The nation's largest city, Istanbul, must be one of the world's most fascinating cities. It really is a case of 'east meets west', as it's often described, with the Bosphorus strait running through it and literally separating Europe from Asia. Istanbul gives visitors the best of the ancient, with its many UNESCO World Heritage listed landmarks, but contrasts it with the thoroughly modern (its seriously stylish bars and restaurants reveal the cosmopolitan city's glamorous side). A walk around the historic district of Sultanahmet takes in the main sights: Ayasofya; the Blue Mosque; Topkapi Palace, home of the Ottoman sultans for centuries; and the famous Grand Bazaar. Directly underground lies the huge and quiet Basilica Cistern, the city's old Roman aqueduct, now fitted out for visitors with soft lighting and walkways between some of its 336 marble columns. Take some time out from sightseeing to sit at a café, sip a Turkish tea and perhaps puff on a water pipe, or have lunch on the run with a traditional fish sandwich and 'simit' (Turkey's pretzel) down near the water's edge.

Most first-time visitors to Turkey focus on the attractions of its West coast: Ephesus; Pamukkale; the battlefields of Gallipoli; and the warm blue waters of the Mediterranean Sea. The Mediterranean coastline is dotted with well-preserved Greco-Roman cities such as Pergamom and Ephesus, with the latter's ruins offering the best-feel for what life was like in Roman times. Pamukkale's hot springs and white travertine terraces are a sight to see; its calcium-rich waters' restorative qualities hailed for centuries. Outside of the main tourist areas are a handful of places where travellers can explore ancient ruins without the crowds, and simply enjoy the peace.

Jutting out into the Aegean Sea, the Bodrum Peninsula lies between the Turkish resort areas of Kusadasi and Marmaris, opposite the Greek island of Kos. Bodrum is a popular seaside destination for trendy Istanbul holidaymakers who flock to enjoy its marinas, mosques, bazaars, and easygoing pace.

One of the most popular ways to experience the more than 7000 kilometres of coastline is to cruise on a Turkish yacht, called a gullet. Gullet cruises typically involve a leisurely journey along the coast past sleepy villages, bustling seaside resorts and long, empty beaches. Beyond the pleasures onboard are the options of swimming, snorkelling, and kayaking, as well as onshore expeditions.

Eastwards, and inland, is Turkey's capital city, Ankara. Modern skyscrapers, domed mosques and Ottoman architecture share pavements with great restaurants, museums and the grand Mausoleum of Kemal Atatürk. Restoration in recent years has rejuvenated this big city's ageing buildings to gracefully accommodate art galleries, bistros and bazaars.

Across to the vast plateau of Central Anatolia, broken by mountains ranges, is the heartland of Turkey.
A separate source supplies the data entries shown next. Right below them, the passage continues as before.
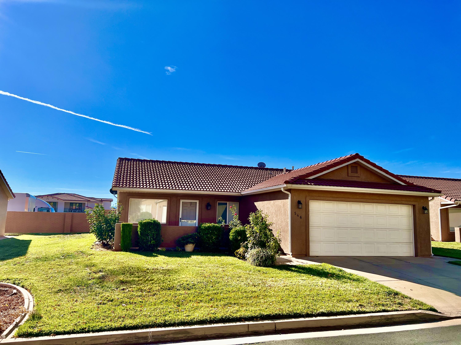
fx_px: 346
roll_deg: -1.6
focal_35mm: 26
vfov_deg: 53.1
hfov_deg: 67.3
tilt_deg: +6.7
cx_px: 230
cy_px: 172
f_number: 1.5
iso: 50
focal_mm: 5.7
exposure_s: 1/5319
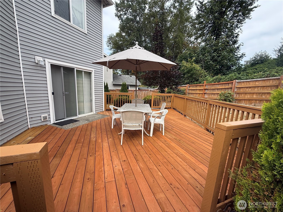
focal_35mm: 14
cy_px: 106
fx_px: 114
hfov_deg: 102.1
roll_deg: -1.9
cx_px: 142
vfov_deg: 85.7
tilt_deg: -8.1
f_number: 2.2
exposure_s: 1/535
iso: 50
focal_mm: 2.22
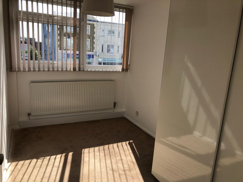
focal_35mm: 28
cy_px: 91
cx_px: 122
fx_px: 197
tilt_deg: -14.5
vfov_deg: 49.7
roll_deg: -2.5
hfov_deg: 63.4
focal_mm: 3.99
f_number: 1.8
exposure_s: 1/623
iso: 20
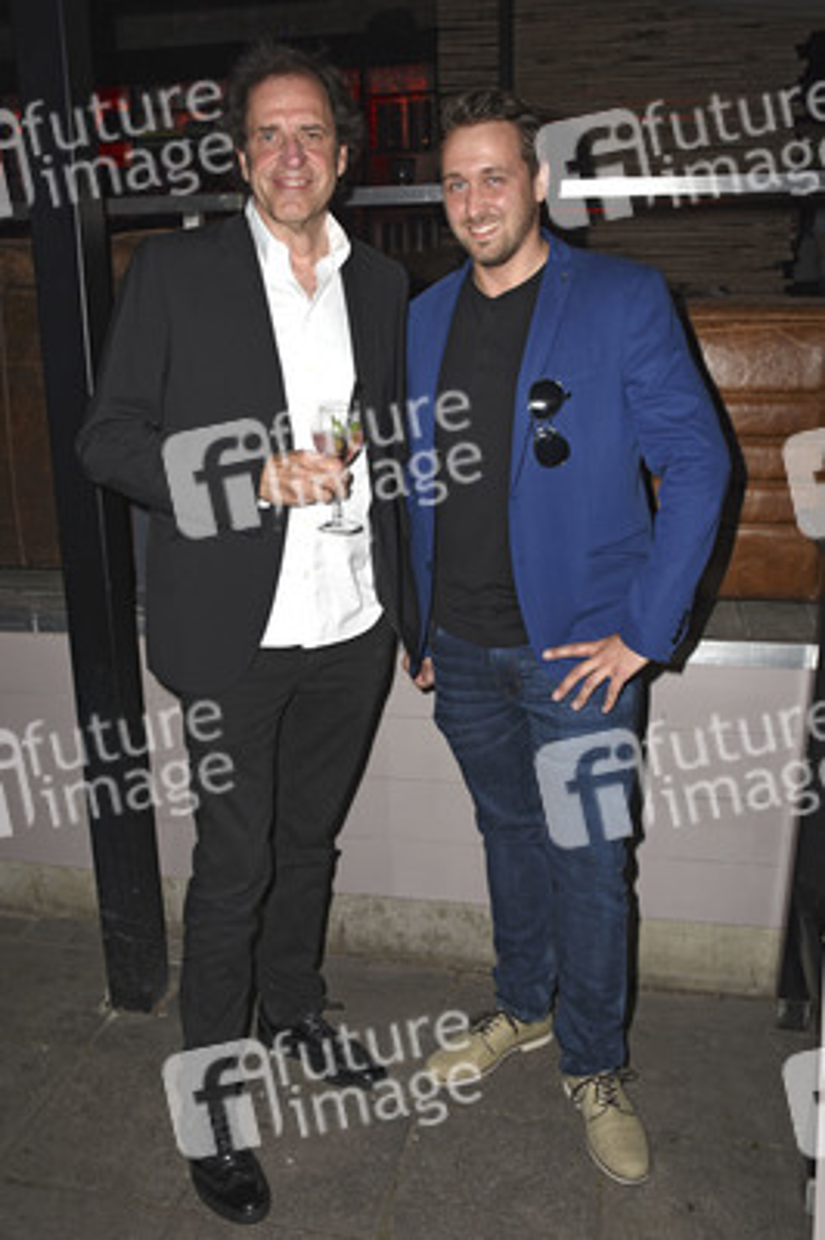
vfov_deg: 62.0
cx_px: 412
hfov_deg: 43.5
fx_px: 1033
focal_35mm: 30
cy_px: 620
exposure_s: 1/160
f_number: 4.5
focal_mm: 20
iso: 160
This region boasts striking scenery, excellent museums, and hundreds of Roman archeological sites. Cappadocia in central Anatolia is a rich agricultural area and Turkey's most visually striking region. Fascinating are the "moonscape" areas around the towns of Ürgüp, Göreme, Uçhisar, Avanos and Mustafapasa (Sinasos) where soft volcanic rock, shaped by thousands of years of erosion, has formed 'fairy chimneys', caves and clefts. Past centuries have seen monks pray in cave churches and locals carve homes into the rugged hillsides. Active travellers can hike the valleys; visit ancient cave paintings; float above it all in a hot-air balloon at dawn; and even spend the night in a comfortable cave room fitted with all the mod cons.

Another thing Turkey is now world-famous for is its food, and rightly so. The abundance of fields, farms, flocks and orchards is exceptional, providing a rich bounty for high-end restaurant chefs to take full advantage of. Everyday eating is also excellent, catering to meat lovers and vegetarians alike. Roasting and grilling methods produce the famous döner kebap (the national dish); and soups known as corba are also very tasty. Most visitors are surprised to find that Turkish tea 'çay' (chai) is the universal drink in Turkey rather than coffee. Those seeking something a little stronger should give Raki at try (the local variant of ouzo – not as sweet but just as potent). While one should mix it with water and consume with meze, or watermelon, Ataturk proposed "The best accompaniment to Raki is good conversation."

The best time to travel in Turkey is in the spring (April, May, through to mid-June) when the weather is mild across the country and the days are long. This is high season for Istanbul and Cappadocia. Summers (mid-June, July, August, through mid-September) are quite hot across most of Turkey (30+ degrees) though usually rainless, and cool inland in the evenings. Istanbul is less crowded in the summer, as is Cappadocia. September or October is a good time to head to beach areas, where the water is still warm, and crowds are smaller. Winters (November to March) tend to be cold and rainy everywhere except the southeast, which remains temperate.